Volume 45, Number 5
By Jeffrey G. Robert, MBA, Ph.D.
Many insurance carriers purchase third-party crime scores to further evaluate an insurance portfolio’s exposure to criminal risk.1 However, crime scores represent another hurdle for multifamily owners and operators to overcome in the general liability underwriting process. Through interviews with insurance brokers and multifamily operators, they indicated that the use of crime scores in general liability risk modeling has detrimentally impacted the availability and price of insurance coverage for their multifamily property clients. Interviewees described situations where insurance carriers precluded multifamily property owners from obtaining insurance coverage since the property had a crime score above an arbitrary threshold. In less extreme situations, an elevated crime score resulted in higher general liability insurance premium costs. These underwriting practices should be of great interest to all multifamily property owners and operators since interviewees said that insurance companies will not alter a property’s assigned crime score with crime mitigating improvements or operational enhancements.
At its most basic level, a crime score is a numeric representation of crime risk for a property. If crime scores are a reliable predictor of criminal activity at the site level and can accurately identify property-specific general liability risk, they should be used in the underwriting process. However, no studies conducted to date directly test whether this is the case and there are reasons to believe crime scores have notable limitations.2 This article provides a critique of crime scores and argues against the use of arbitrary crime score thresholds. In addition, it offers evidence of crime score shortcomings to predict property-specific crime risk. Akin to the reliability and validity challenges raised with the Walk Score®, there are reasons why crime scores may not accurately depict the risk associated with criminal activity for a specific property.3 While these limitations do not render crime scores valueless as an analytical tool, they do speak to the importance of using them cautiously in the general liability underwriting process, if accurately assessing general liability risk is the ultimate goal.

Stored records:
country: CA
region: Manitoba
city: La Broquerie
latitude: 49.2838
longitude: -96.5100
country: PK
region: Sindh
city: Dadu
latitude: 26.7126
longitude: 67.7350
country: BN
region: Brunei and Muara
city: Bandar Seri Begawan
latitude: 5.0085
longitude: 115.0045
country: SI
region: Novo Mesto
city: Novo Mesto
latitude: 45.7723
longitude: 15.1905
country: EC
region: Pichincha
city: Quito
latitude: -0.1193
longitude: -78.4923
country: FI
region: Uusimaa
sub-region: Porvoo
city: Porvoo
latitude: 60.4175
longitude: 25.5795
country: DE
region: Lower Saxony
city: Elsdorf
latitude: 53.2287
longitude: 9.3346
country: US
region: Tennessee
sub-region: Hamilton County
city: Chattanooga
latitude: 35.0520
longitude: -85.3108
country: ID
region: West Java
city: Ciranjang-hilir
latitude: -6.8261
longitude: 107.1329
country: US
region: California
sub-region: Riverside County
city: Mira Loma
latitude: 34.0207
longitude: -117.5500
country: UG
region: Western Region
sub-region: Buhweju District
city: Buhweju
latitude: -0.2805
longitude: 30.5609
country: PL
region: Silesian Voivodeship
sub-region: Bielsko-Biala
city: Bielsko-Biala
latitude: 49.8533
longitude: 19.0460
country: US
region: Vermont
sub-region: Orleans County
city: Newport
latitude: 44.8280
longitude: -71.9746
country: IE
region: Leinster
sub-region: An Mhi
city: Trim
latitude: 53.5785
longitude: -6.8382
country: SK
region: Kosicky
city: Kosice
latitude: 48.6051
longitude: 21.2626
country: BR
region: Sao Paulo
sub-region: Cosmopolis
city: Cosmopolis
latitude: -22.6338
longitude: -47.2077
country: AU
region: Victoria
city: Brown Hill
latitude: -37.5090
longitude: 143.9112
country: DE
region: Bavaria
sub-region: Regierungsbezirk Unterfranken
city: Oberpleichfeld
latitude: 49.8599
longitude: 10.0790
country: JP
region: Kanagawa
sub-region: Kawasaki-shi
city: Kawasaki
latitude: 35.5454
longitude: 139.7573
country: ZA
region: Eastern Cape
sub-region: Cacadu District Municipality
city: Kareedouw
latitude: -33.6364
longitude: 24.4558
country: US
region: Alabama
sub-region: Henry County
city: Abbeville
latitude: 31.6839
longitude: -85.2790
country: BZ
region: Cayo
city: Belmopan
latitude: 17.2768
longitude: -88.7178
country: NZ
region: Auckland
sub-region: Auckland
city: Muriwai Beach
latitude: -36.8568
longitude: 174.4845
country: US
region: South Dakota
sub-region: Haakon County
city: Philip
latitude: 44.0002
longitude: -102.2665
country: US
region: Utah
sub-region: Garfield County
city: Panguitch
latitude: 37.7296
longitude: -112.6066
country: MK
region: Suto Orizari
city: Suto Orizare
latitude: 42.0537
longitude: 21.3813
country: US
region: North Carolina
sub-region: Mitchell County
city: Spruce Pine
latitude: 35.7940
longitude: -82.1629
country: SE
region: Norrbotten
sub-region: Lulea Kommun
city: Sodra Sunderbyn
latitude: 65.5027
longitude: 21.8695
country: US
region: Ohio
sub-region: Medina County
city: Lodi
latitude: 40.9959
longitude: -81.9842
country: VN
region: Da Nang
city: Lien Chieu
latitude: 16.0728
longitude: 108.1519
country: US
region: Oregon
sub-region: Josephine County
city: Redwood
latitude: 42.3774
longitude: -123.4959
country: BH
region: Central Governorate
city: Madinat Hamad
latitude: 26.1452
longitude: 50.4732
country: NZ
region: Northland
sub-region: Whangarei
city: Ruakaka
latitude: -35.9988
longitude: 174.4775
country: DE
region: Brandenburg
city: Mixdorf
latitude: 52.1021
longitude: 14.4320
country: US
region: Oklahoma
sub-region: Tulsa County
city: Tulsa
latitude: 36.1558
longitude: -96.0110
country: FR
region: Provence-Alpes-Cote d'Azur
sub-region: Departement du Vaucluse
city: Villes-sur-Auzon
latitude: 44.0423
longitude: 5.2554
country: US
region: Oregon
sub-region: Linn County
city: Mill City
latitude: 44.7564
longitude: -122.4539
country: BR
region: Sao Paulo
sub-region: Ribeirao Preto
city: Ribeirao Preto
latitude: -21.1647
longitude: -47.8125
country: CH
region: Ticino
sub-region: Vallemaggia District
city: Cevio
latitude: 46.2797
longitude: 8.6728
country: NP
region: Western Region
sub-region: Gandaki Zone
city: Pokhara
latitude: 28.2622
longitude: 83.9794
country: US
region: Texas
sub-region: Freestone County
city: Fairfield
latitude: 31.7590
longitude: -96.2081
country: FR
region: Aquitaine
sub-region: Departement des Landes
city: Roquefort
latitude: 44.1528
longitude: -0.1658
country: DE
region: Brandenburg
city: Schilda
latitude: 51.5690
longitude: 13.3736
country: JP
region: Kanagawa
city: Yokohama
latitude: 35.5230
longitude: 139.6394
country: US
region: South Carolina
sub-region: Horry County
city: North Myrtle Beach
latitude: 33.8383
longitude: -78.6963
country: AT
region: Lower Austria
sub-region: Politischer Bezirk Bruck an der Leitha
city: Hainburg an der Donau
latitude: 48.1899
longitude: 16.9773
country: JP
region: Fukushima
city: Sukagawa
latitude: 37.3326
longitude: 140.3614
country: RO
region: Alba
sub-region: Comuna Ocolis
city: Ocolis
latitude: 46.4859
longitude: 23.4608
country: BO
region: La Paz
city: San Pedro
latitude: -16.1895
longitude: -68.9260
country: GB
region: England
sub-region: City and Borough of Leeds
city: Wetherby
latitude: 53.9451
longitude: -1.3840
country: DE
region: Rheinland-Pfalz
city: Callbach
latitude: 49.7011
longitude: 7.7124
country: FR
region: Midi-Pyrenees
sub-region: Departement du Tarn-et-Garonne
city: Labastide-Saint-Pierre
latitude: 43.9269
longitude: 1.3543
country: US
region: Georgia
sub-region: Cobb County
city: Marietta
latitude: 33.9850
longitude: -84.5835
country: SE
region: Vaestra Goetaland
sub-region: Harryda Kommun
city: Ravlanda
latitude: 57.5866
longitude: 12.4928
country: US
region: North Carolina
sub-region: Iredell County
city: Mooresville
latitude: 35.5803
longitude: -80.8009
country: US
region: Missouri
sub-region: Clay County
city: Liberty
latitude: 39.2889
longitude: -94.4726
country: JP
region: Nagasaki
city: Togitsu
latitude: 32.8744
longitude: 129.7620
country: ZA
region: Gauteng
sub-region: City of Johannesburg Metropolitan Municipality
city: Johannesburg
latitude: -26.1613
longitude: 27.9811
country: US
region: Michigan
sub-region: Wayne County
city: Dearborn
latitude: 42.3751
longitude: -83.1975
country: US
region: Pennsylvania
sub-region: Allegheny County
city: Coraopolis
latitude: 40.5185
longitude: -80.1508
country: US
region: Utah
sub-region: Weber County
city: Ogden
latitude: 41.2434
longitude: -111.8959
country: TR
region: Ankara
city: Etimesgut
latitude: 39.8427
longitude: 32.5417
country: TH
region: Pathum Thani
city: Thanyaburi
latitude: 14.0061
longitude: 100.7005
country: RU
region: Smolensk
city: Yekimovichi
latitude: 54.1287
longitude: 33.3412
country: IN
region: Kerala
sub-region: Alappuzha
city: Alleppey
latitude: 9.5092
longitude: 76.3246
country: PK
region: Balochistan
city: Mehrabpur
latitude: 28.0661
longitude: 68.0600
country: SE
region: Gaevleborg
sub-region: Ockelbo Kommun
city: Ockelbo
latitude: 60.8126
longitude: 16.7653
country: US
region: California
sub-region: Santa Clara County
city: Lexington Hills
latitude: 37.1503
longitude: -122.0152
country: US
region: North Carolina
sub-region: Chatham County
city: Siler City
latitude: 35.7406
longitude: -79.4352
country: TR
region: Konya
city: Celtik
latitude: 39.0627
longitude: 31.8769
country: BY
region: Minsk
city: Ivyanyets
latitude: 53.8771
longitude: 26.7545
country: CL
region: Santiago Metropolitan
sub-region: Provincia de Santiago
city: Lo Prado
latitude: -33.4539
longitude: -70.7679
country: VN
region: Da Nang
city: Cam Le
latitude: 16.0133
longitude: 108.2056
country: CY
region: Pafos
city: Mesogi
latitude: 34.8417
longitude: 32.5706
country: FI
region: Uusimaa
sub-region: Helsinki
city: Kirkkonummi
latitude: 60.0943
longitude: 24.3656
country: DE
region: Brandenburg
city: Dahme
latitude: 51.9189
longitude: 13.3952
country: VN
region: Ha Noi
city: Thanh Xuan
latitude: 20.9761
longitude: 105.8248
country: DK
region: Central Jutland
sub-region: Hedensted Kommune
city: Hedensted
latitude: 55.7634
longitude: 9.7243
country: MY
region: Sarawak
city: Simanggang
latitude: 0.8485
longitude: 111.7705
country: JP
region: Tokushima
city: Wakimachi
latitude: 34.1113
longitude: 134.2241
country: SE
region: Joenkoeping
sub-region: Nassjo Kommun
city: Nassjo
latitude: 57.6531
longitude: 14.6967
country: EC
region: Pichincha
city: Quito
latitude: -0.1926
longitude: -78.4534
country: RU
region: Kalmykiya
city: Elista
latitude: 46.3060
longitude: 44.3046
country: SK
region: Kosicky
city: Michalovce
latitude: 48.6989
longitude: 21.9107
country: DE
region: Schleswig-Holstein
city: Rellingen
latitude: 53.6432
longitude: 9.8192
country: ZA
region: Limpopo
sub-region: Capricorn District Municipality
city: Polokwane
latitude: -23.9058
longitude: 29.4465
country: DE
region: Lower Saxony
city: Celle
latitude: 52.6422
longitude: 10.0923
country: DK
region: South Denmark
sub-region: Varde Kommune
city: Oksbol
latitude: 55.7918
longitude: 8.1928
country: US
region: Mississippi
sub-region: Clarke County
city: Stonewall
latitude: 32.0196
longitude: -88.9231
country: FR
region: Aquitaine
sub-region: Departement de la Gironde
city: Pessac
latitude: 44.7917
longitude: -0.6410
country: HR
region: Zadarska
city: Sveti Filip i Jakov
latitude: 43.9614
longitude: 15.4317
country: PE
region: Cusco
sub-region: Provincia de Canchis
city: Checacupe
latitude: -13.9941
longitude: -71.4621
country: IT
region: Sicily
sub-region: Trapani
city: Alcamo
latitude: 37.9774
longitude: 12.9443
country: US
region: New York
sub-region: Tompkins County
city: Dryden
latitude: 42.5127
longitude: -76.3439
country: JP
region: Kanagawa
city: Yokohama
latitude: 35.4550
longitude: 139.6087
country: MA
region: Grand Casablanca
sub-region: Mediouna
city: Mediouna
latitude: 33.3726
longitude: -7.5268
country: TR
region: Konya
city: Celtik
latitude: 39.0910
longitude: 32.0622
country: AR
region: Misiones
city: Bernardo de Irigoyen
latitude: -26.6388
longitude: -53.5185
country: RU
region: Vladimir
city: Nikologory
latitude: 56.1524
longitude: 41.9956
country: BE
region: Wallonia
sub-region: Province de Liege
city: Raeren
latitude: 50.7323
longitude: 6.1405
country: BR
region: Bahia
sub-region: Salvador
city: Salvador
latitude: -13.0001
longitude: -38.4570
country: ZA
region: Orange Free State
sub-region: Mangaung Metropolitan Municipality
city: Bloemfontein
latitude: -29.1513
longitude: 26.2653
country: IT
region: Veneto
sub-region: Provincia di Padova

→ **ACTIONS TO TAKE**:
- 1) In the article on crime scores, condense the paragraph beginning "At its most basic level" into a bulleted list that keeps its main facts.
- 2) Resume the article on crime scores after its final sentence.
The records were drawn from a separate source.

→ **RESULTS OF THE EXERCISE**:
- 1)
- A crime score is a numeric representation of a property's crime risk.
- Crime scores should be used in underwriting if they reliably predict site-level criminal activity and accurately identify property-specific general liability risk.
- No study to date has directly tested this, and there are reasons to believe crime scores have notable limitations.
- The article critiques crime scores and argues against arbitrary crime score thresholds. It also offers evidence that crime scores fall short in predicting property-specific crime risk.
- Crime scores may not accurately depict a specific property's criminal risk. This parallels the reliability and validity challenges raised about the Walk Score®.
- These limitations do not make crime scores valueless. They do call for cautious use in general liability underwriting if accurately assessing risk is the goal.

- 2)
Crime Score Data Concerns
A risk assessment model is only as strong as its underlying data. Crime scores are calculated using the Federal Bureau of Investigation’s Uniform Crime Reporting (UCR) database. At the most basic level, the UCR aggregates known crimes and applies them to a geographic point. Many academics have debated the limitations of UCR data.4 The FBI has acknowledged these limitations and provides guidance for their proper use.5
The UCR database does not provide detailed crime data at the property level for the entire nation; thus, crime scores are estimates, often to the block group geography. Pooling crime estimates for all block groups based on their demographic attributes is a common technique, which allows for the distribution of crime equally across these block group pools. Ultimately, the crime score model estimates localized crime based on national sampling. The actual levels of crime and the subsequent risk surrounding an individual property may therefore differ from what the crime score indicates.
Different methods of identifying the location of crime are another potential source of inaccurate crime scores. A comparison of centerline and point geocoding illustrates this issue. In centerline geocoding, crimes are reported in the center of the roadway, whereas in point geocoding, crimes are reported in the center of the property address. When individual crimes are attributed to the wrong location, crime scores may under-report the actual level of crime risk in some locations while over-stating the crime risk in other regions. As a result, a multifamily property owner may be forced to pay higher insurance premiums because of an over-reporting of crime in the area.
Crime Aggregation Concerns
Aggregation bias may obscure the location of criminal activity when crime scores are constructed. Individual crimes frequently aggregate to a single value for the geographic area of interest such as a block group. As a result, the threat of crime may appear to be equal across the geography regardless of whether this assumption is reasonable. Consider this modeling similar to elevation mapping, where each crime stacks on top of another to generate different heights. Simply, the higher the elevation, the higher the block group’s crime score. There may be very little difference in the actual crime risk of the block group across the block group boundary lines.6 Yet, there may be a difference in the crime score, which may lead to a higher general liability insurance premium.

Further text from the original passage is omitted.